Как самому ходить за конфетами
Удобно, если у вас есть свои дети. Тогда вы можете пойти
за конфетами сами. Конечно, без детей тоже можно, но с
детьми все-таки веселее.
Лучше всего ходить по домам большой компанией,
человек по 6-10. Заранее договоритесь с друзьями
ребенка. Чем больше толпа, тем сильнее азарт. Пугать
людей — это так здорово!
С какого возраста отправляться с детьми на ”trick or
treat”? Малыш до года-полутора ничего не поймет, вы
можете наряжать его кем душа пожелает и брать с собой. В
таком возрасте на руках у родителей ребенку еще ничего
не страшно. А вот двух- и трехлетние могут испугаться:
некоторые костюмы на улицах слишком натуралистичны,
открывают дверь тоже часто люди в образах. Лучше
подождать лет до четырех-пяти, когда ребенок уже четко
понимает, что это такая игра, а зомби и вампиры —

## REQUIRED WORK
Rewrite the entries with "конфетами" replaced by "сладостями" wherever it occurs, keeping everything else the same.

## RESPONSE AREA
Как самому ходить за сладостями
Удобно, если у вас есть свои дети. Тогда вы можете пойти
за сладостями сами. Конечно, без детей тоже можно, но с
детьми все-таки веселее.
Лучше всего ходить по домам большой компанией,
человек по 6-10. Заранее договоритесь с друзьями
ребенка. Чем больше толпа, тем сильнее азарт. Пугать
людей — это так здорово!
С какого возраста отправляться с детьми на ”trick or
treat”? Малыш до года-полутора ничего не поймет, вы
можете наряжать его кем душа пожелает и брать с собой. В
таком возрасте на руках у родителей ребенку еще ничего
не страшно. А вот двух- и трехлетние могут испугаться:
некоторые костюмы на улицах слишком натуралистичны,
открывают дверь тоже часто люди в образах. Лучше
подождать лет до четырех-пяти, когда ребенок уже четко
понимает, что это такая игра, а зомби и вампиры —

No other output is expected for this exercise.